I personally do not like Donald Trump at all, but a lot of people do like him, and when I ask them why, they tell me it’s because he speaks his mind. Although I have my doubts about whether he means what he says or just says things for effect, when everyone else is carefully choosing their words to avoid offense or to appeal to the greatest possible number of potential voters, someone who speaks plainly and directly can command attention.
As management professor Jeffrey Pfeffer says, “We secretly like the confident, overbearing people because they provide us with confidence—emotions are contagious—and also present themselves like winners. We all want to associate with success and pick those who seemingly know what they are doing.”
So, does that mean we’ll all be more effective communicators if we emulate Trump and speak as directly as possible?
Lean communication is generally direct communication, taking the shortest distance between two points. Directness is lean because it strips out waste. Directness is persuasive because it shows and inspires confidence.
Early in my sales training career I learned how important it is to be direct. I was coaching to a salesperson who had just completed an awful role play, and I tried to soft-pedal my feedback to spare his feelings. After I finished, another participant spoke up and told me I was not doing my job. Very directly, he told me in front of everyone that his colleague had done a poor job on the role play and needed to hear very clearly from me what he had to improve, or the entire session was a waste of money and time.
Directness is especially helpful when you’re asking for something, which is just about every time you’re making a presentation. For example, putting your request right up front in your presentation makes it easier for the other person to organize the incoming information and makes you appear much more confident. Many people think that direct requests are pushy, but when you need help from someone, research has shown that direct requests are about twice as effective as you might predict.
Directness can even save lives—airlines have developed a training regimen called crew resource management because numerous crashes have occurred as a result of co-pilots’ reluctance to speak directly to alert the captain to a problem.
But being too direct can be just as bad, as I learned in tenth grade, when a classmate was standing in front of my locker. I was a lean communicator even then, and I simply said “move”. The punch in the mouth I got was useful feedback, and I’ve since learned to be more tactful. In fact, most of us have learned that a little bit of indirection can make communication more effective, when it makes it likelier that the message will be well received. “Would you mind if I just squeeze by for a second to open my locker, please?” is sixteen times as long as “move”, but infinitely more effective.
From a lean perspective, excessive directness can reduce or even negate the intended value of the communication, so the indirect path may actually be shorter than the straight.

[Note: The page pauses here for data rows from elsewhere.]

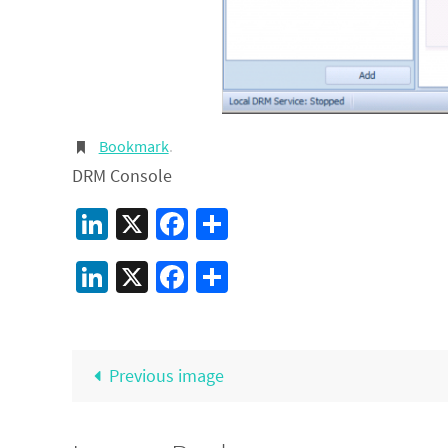
Bookmark
.
DRM Console
LinkedIn
X
Facebook
Share
LinkedIn
X
Facebook
Share
Previous image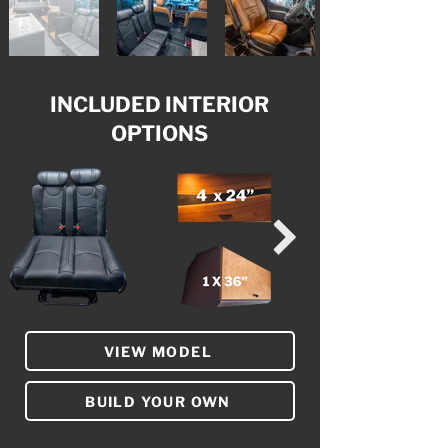
INCLUDED INTERIOR
OPTIONS
VIEW MODEL
BUILD YOUR OWN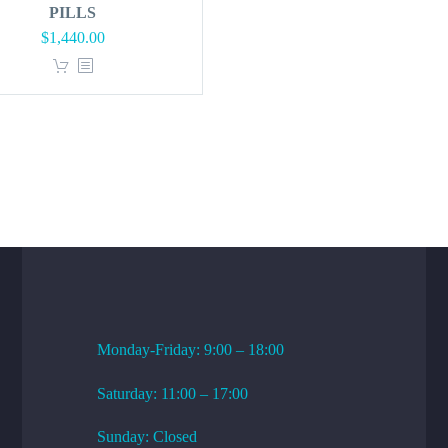
PILLS
Original
Current
$
1,440.00
price
price
was:
is:
$1,728.00.
$1,440.00.
WORKING HOURS
Monday-Friday: 9:00 – 18:00
Saturday: 11:00 – 17:00
Sunday: Closed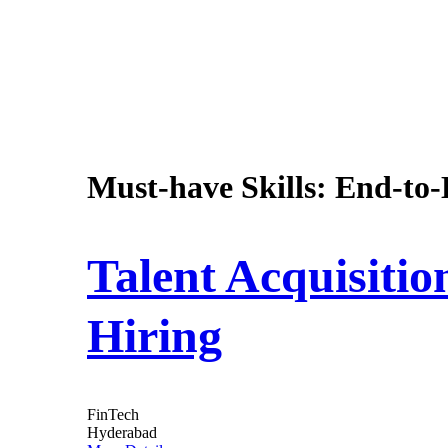
Must-have Skills:
End-to-
Talent Acquisiti
Hiring
FinTech
Hyderabad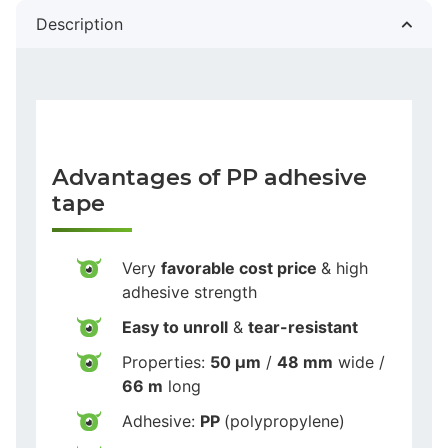
Description
Advantages of PP adhesive
tape
Very
favorable cost price
& high
adhesive strength
Easy to unroll
&
tear-resistant
Properties:
50 µm
/
48 mm
wide /
66 m
long
Adhesive:
PP
(polypropylene)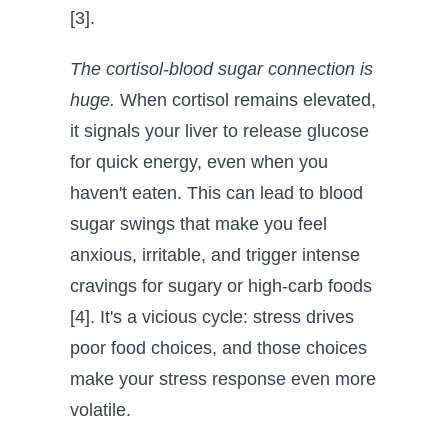
[3].
The cortisol-blood sugar connection is
huge.
When cortisol remains elevated,
it signals your liver to release glucose
for quick energy, even when you
haven't eaten. This can lead to blood
sugar swings that make you feel
anxious, irritable, and trigger intense
cravings for sugary or high-carb foods
[4]. It's a vicious cycle: stress drives
poor food choices, and those choices
make your stress response even more
volatile.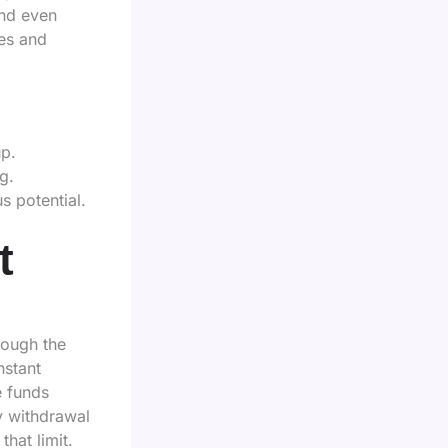
and even
es and
up.
g.
 potential.
t
rough the
nstant
e funds
y withdrawal
that limit.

The reason that being too direct is not lean is that communication between two parties requires both transmission and reception. Directness is all about transmitting what is in your mind as faithfully and as efficiently as possible, but if reception is impaired because the other person takes offense or refuses to listen, no value has been transmitted.
Effective communication is not a matter simply of transmitting ideas—it’s also about negotiating relationships. According to Deborah Tannen, in any exchange, both parties are exquisitely attuned to signals regarding relative status and rapport, and the degree of directness or indirectness is one of the strongest of those signals. People expect to be treated right, as has been demonstrated in many studies involving an ultimatum game have shown where participants will reject offers that will leave them better off if they perceive them as unfair.
Tannen goes on to say that “indirectness is a fundamental and pervasive element in human communication,” so you ignore it at your own risk.
So right now you’re probably thinking: “You want me to be direct but not too direct. How do I do that?” There is no formula, because it depends on the culture, situation, the listener, and the relationship between the speaker and the listener. You have to know what the culture—whether it’s national or corporate culture—expects, what the situation calls for, the listener’s own preferences, and the relative status and rapport between you and the listener.
It’s a complicated calculus that’s simplified through two tools: intention and attention. Intention refers to the value you are delivering in your communication: your purpose stated in terms of what’s in it for your listener. People will accept a lot of direct communication, even bluntness, when the intentions of the speaker are clearly benign. It’s the difference between being assertive and being aggressive: assertion is standing up for yourself while taking the other into consideration, while aggression ignores the interests of the other or even actively intends harm. Attention is what you pay to your listener to gauge their response to your message, so that you can adjust your level of directness upward or downward as necessary. In effect, it’s about taking responsibility for reception as well as transmission.
Besides these tools, here are some helpful ideas based on circumstances:
- Know what’s acceptable in the culture. National cultures vary, with Asian cultures tending to be more “high-context”, paying more attention to implicit than explicit meaning. I’ve also found that corporate cultures can be even stronger than national cultures, and an internal coach can guide you as to what’s expected.
- Know your listener. Drivers and expressives are more comfortable with direct communication, but you might want to scale it back with amiables and analytics, for example.
- Gauge the balance between task and people orientations. When there is a lot at stake and there is imminent risk from miscommunication, be as clear and direct as you can possibly be.
In summary, be as direct as you can be, but never let efficiency get in the way of effectiveness.